Cryosections (7 μm) and paraffin-embedded sections (5 μm) were cut from xenograft tumors for immunohistochemical analyses. CD31-positive vessel area was analyzed by converting images to grey scale and setting a consistent threshold for all slides, as described [20, 24]. Vessel area is expressed as pixels per high-power field .
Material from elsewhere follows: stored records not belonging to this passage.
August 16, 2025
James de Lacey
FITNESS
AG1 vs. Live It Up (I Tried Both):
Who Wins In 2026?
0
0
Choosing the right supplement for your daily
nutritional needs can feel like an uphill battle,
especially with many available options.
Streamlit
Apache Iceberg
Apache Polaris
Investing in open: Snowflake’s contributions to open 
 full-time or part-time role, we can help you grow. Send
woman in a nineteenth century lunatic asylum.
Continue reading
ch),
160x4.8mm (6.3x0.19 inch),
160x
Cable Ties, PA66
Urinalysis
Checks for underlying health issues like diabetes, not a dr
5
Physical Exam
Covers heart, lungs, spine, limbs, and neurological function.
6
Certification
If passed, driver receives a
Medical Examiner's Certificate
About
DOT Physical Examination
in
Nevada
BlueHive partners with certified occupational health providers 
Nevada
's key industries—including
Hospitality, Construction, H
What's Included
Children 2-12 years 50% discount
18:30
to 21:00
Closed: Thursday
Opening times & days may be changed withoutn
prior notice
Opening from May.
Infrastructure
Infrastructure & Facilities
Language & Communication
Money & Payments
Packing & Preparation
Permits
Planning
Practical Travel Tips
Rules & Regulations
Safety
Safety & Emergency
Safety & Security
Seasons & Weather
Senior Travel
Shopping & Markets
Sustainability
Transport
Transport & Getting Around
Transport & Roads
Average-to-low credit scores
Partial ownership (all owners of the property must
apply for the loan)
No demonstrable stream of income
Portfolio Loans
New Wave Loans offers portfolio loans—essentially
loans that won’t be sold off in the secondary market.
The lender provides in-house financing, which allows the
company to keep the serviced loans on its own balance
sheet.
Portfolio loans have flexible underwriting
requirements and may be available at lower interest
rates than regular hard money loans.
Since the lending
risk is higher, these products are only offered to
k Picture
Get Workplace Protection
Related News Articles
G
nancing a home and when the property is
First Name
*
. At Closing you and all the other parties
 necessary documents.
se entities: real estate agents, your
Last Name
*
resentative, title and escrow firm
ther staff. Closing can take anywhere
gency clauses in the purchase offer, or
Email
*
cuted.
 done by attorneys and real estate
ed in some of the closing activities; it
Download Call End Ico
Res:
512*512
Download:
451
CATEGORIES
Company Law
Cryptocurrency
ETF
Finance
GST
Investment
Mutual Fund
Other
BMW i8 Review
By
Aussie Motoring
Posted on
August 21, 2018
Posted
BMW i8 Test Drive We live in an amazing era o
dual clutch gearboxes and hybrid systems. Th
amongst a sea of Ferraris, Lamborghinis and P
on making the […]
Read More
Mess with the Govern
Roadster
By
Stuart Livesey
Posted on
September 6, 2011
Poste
For the analysis of ATF3 mRNA expression, snap frozen tissue samples of primary human colon carcinomas (n = 5) and corresponding non-neoplastic colon tissues (n = 5) were obtained from the anonymized tumor tissue bank of the Department of Pathology (University of Regensburg), as approved by clinical ethics committee . Tumor characteristics were as follows: #1 sigmoid colon: pT3, L0, V0, pN0, R0; #2 cecum: pT4, pN2 (5/12), M1 (per), G2, R1, L1, V1; #3 sigmoid colon: pT3, pN0 (0/15), G2, R0, L0, V0; #4 cecum: pT3, pN2 (4/24), G3, L1, V0, R0; #5 sigmoid colon: pT3, pN2, G2, R0, L1, V0. Patients did not receive neoadjuvant therapy or chemotherapy before surgery.
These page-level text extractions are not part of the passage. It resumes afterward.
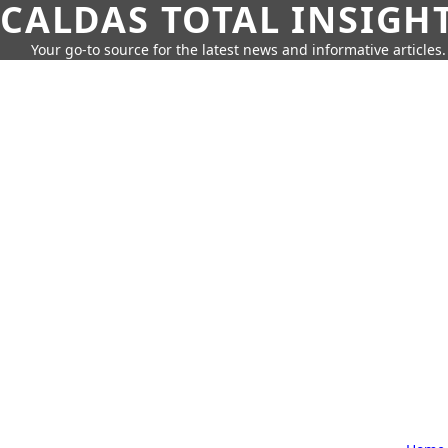
CALDAS TOTAL INSIGH
Your go-to source for the latest news and informative articles.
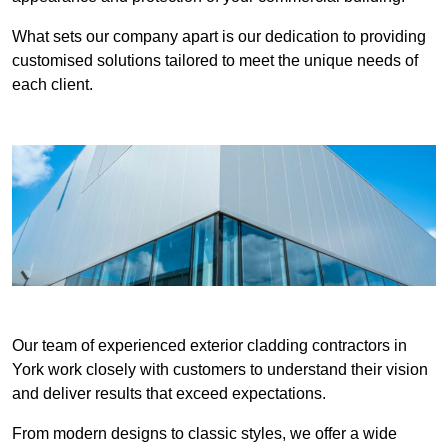
What sets our company apart is our dedication to providing
customised solutions tailored to meet the unique needs of
each client.
Our team of experienced exterior cladding contractors in
York work closely with customers to understand their vision
and deliver results that exceed expectations.
From modern designs to classic styles, we offer a wide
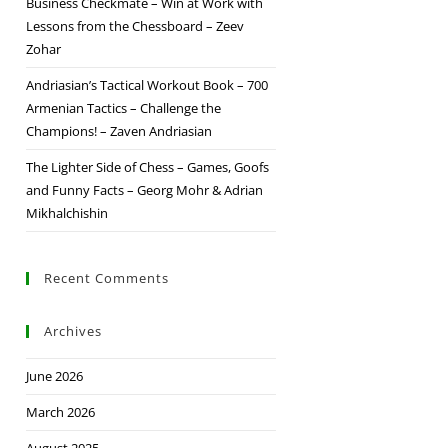
Business Checkmate – Win at Work with
Lessons from the Chessboard – Zeev
Zohar
Andriasian’s Tactical Workout Book – 700
Armenian Tactics – Challenge the
Champions! – Zaven Andriasian
The Lighter Side of Chess – Games, Goofs
and Funny Facts – Georg Mohr & Adrian
Mikhalchishin
Recent Comments
Archives
June 2026
March 2026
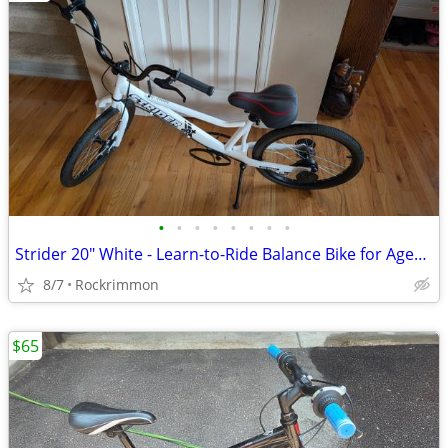
•
•
•
•
•
•
•
•
Strider 20" White - Learn-to-Ride Balance Bike for Ages 8+
8/7
Rockrimmon
$65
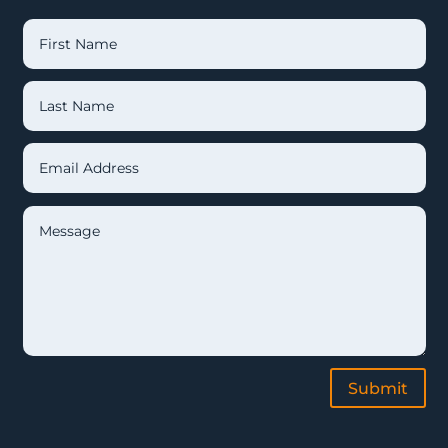
Submit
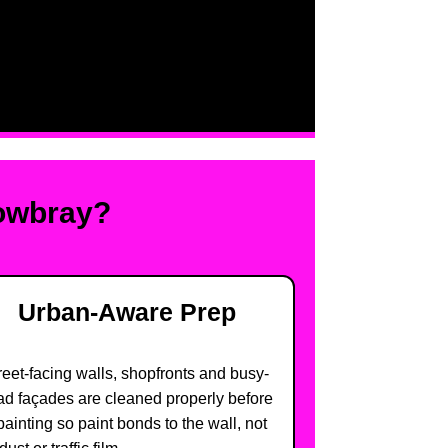
Mowbray?
Urban-Aware Prep
reet-facing walls, shopfronts and busy-
ad façades are cleaned properly before
painting so paint bonds to the wall, not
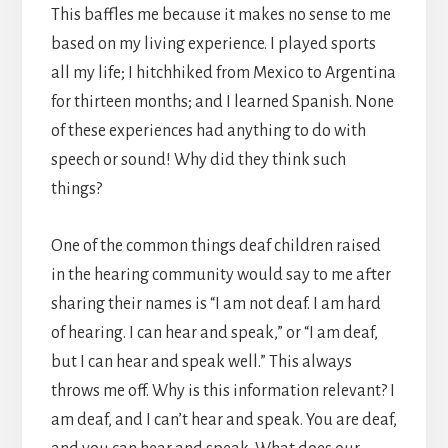
This baffles me because it makes no sense to me
based on my living experience. I played sports
all my life; I hitchhiked from Mexico to Argentina
for thirteen months; and I learned Spanish. None
of these experiences had anything to do with
speech or sound! Why did they think such
things?
One of the common things deaf children raised
in the hearing community would say to me after
sharing their names is “I am not deaf. I am hard
of hearing. I can hear and speak,” or “I am deaf,
but I can hear and speak well.” This always
throws me off. Why is this information relevant? I
am deaf, and I can’t hear and speak. You are deaf,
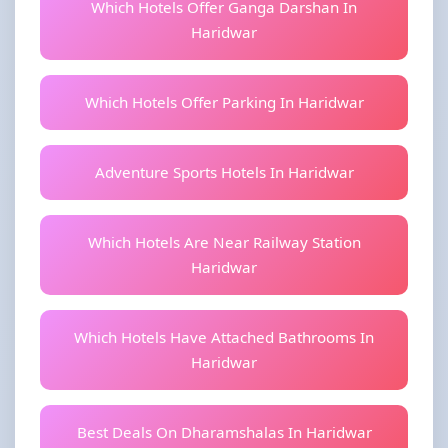
Which Hotels Offer Ganga Darshan In
Haridwar
Which Hotels Offer Parking In Haridwar
Adventure Sports Hotels In Haridwar
Which Hotels Are Near Railway Station
Haridwar
Which Hotels Have Attached Bathrooms In
Haridwar
Best Deals On Dharamshalas In Haridwar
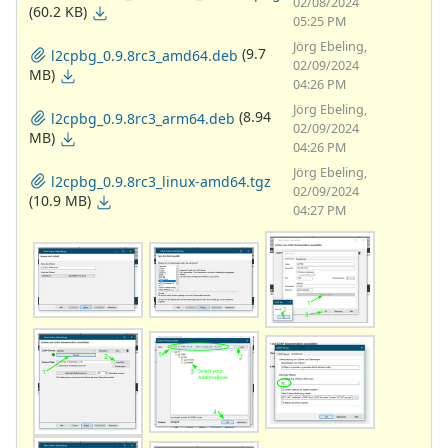
02/08/2024
(60.2 KB)
05:25 PM
Jörg Ebeling,
(9.7
l2cpbg_0.9.8rc3_amd64.deb
02/09/2024
MB)
04:26 PM
Jörg Ebeling,
(8.94
l2cpbg_0.9.8rc3_arm64.deb
02/09/2024
MB)
04:26 PM
Jörg Ebeling,
l2cpbg_0.9.8rc3_linux-amd64.tgz
02/09/2024
(10.9 MB)
04:27 PM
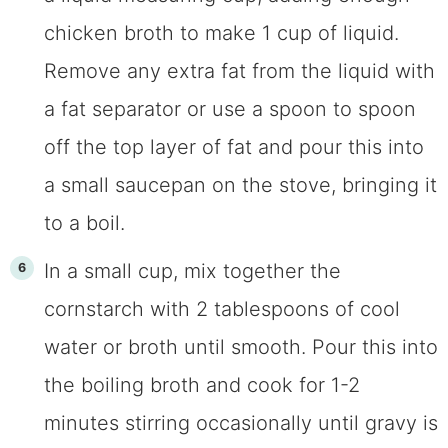
chicken broth to make 1 cup of liquid.
Remove any extra fat from the liquid with
a fat separator or use a spoon to spoon
off the top layer of fat and pour this into
a small saucepan on the stove, bringing it
to a boil.
In a small cup, mix together the
cornstarch with 2 tablespoons of cool
water or broth until smooth. Pour this into
the boiling broth and cook for 1-2
minutes stirring occasionally until gravy is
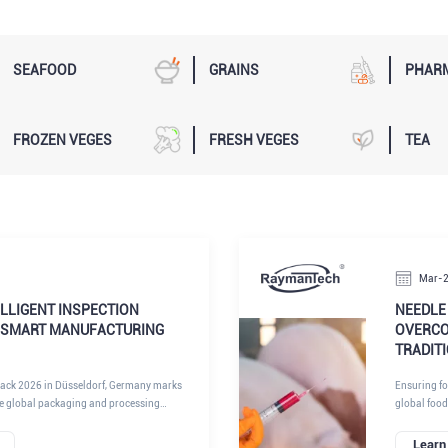
SEAFOOD
GRAINS
PHAR
FROZEN VEGES
FRESH VEGES
TEA
Mar-
LLIGENT INSPECTION
NEEDLE 
 SMART MANUFACTURING
OVERCO
TRADIT
rpack 2026 in Düsseldorf, Germany marks
Ensuring foo
he global packaging and processing
global food
on, automation, and digital intelligence
compromise 
oduction standards. Among the key
equipment p
Learn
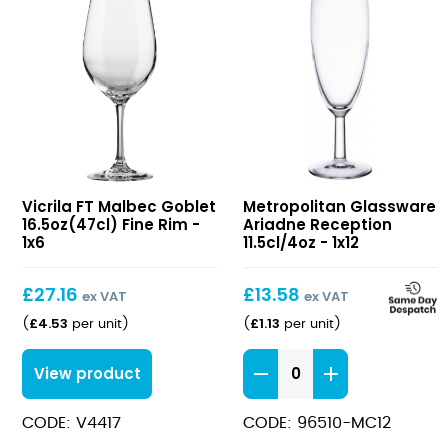
FT
Ariadne
Vicrila FT Malbec Goblet
Metropolitan Glassware
Malbec
Reception
16.5oz(47cl) Fine Rim -
Ariadne Reception
Goblet
11.5cl/4oz
1x6
11.5cl/4oz - 1x12
16.5oz(47cl)
Fine
£
27.16
£
13.58
ex VAT
ex VAT
Rim
£
4.53
£
1.13
(
per unit
)
(
per unit
)
Ariadne
View product
Reception
11.5cl/4oz
CODE: V4417
CODE: 96510-MC12
quantity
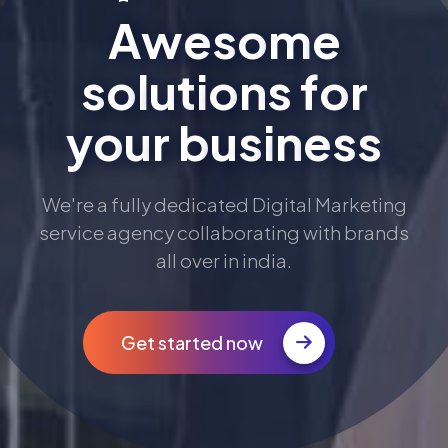
A
w
e
s
o
m
e
s
o
l
u
t
i
o
n
s
f
o
r
y
o
u
r
b
u
s
i
n
e
s
s
We're a fully dedicated Digital Marketing
service agency collaborating with brands
all over in india.
Get started now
Results from in vivo experiments were analyzed for significant outliers using Grubb's test http://www.graphpad.com. Tumor-associated variables in in vivo experiments were tested for statistical significance using the Mann-Whitney U test for non-parametric data. The two-sided Student t test was applied for analysis of in vitro data. All results are expressed as the mean ± SEM.